Division of Health Science and Technology, MIT, Cambridge, Massachusetts 02139, USA.
Genome Res. 2019 Jan;29(1):53-63. doi: 10.1101/gr.237636.118. Epub 2018 Dec 14.
The evolutionary history of a gene helps predict its function and relationship to phenotypic traits. Although sequence conservation is commonly used to decipher gene function and assess medical relevance, methods for functional inference from comparative expression data are lacking. Here, we use RNA-seq across seven tissues from 17 mammalian species to show that expression evolution across mammals is accurately modeled by the Ornstein-Uhlenbeck process, a commonly proposed model of continuous trait evolution. We apply this model to identify expression pathways under neutral, stabilizing, and directional selection. We further demonstrate novel applications of this model to quantify the extent of stabilizing selection on a gene's expression, parameterize the distribution of each gene's optimal expression level, and detect deleterious expression levels in expression data from individual patients. Our work provides a statistical framework for interpreting expression data across species and in disease.

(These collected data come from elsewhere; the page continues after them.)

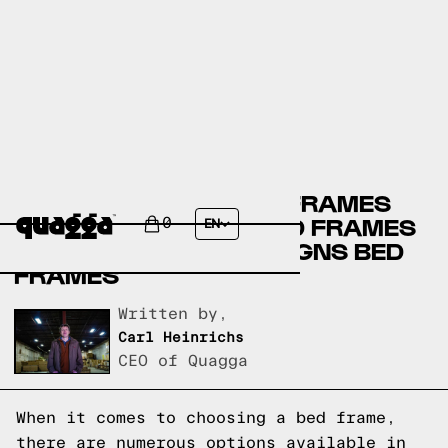
CRATE & BARREL BED FRAMES
VERSUS WEST ELM BED FRAMES
0
EN
VERSUS QUAGGA DESIGNS BED
FRAMES
Written by,
Carl Heinrichs
CEO of Quagga
When it comes to choosing a bed frame,
there are numerous options available in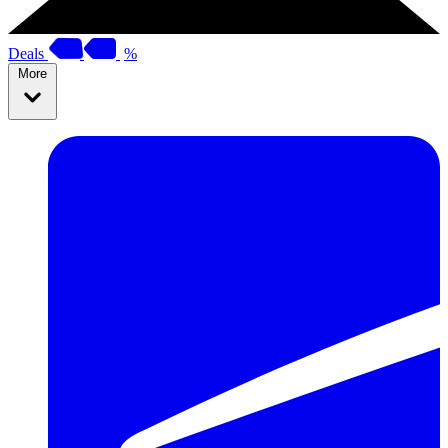
Deals
%
More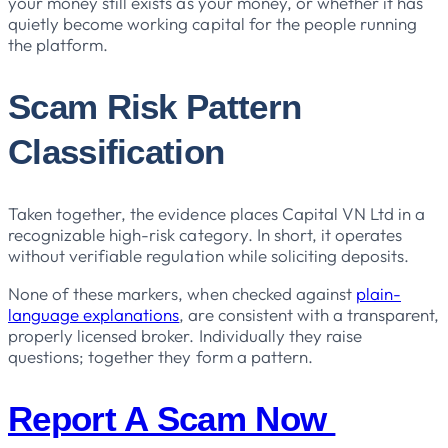
your money still exists as your money, or whether it has
quietly become working capital for the people running
the platform.
Scam Risk Pattern
Classification
Taken together, the evidence places Capital VN Ltd in a
recognizable high-risk category. In short, it operates
without verifiable regulation while soliciting deposits.
None of these markers, when checked against
plain-
language explanations
, are consistent with a transparent,
properly licensed broker. Individually they raise
questions; together they form a pattern.
Report A Scam Now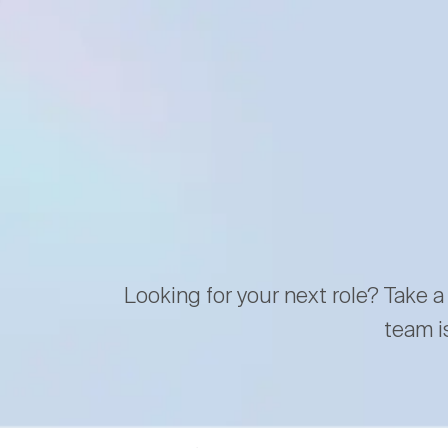
Looking for your next role? Take a
team i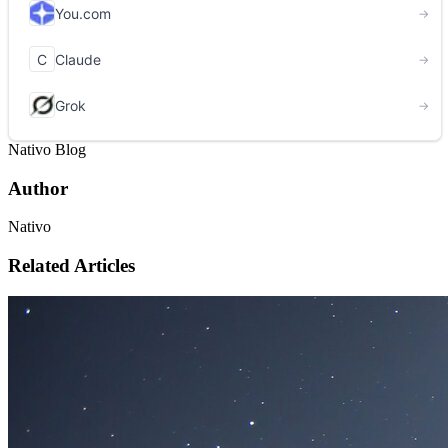
Nativo Blog
Author
Nativo
Related Articles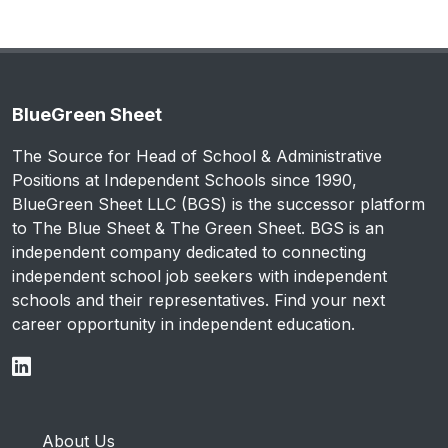
BlueGreen Sheet
The Source for Head of School & Administrative
Positions at Independent Schools since 1990,
BlueGreen Sheet LLC (BGS) is the successor platform
to The Blue Sheet & The Green Sheet. BGS is an
independent company dedicated to connecting
independent school job seekers with independent
schools and their representatives. Find your next
career opportunity in independent education.
About Us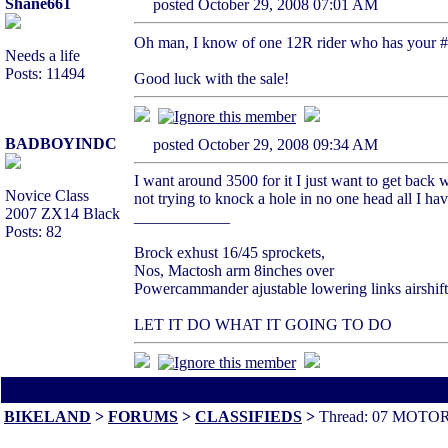
Shane661
posted October 29, 2008 07:01 AM
Oh man, I know of one 12R rider who has your #,
Needs a life
Posts: 11494
Good luck with the sale!
BADBOYINDC
posted October 29, 2008 09:34 AM
I want around 3500 for it I just want to get back w
Novice Class
not trying to knock a hole in no one head all I hav
2007 ZX14 Black
____________
Posts: 82
Brock exhust 16/45 sprockets,
Nos, Mactosh arm 8inches over
Powercammander ajustable lowering links airshift
LET IT DO WHAT IT GOING TO DO
All times are America/Va
BIKELAND
>
FORUMS
>
CLASSIFIEDS
>
Thread: 07 MOTO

基因的进化历史有助于预测其功能以及与表型特征的关系。尽管序列保守性常用于破译基因功能和评估医学相关性,但缺乏从比较表达数据推断功能的方法。在这里,我们使用来自 17 种哺乳动物的 7 种组织的 RNA-seq 数据表明,哺乳动物的表达进化可以通过奥恩斯坦-乌伦贝克过程(Ornstein-Uhlenbeck process)进行准确建模,奥恩斯坦-乌伦贝克过程是一种常用于连续性状进化的模型。我们应用该模型来识别中性选择、稳定选择和定向选择下的表达途径。我们进一步展示了该模型在量化基因表达的稳定选择程度、参数化每个基因最佳表达水平的分布以及检测个体患者表达数据中的有害表达水平方面的新应用。我们的工作为跨物种和疾病解释表达数据提供了一个统计框架。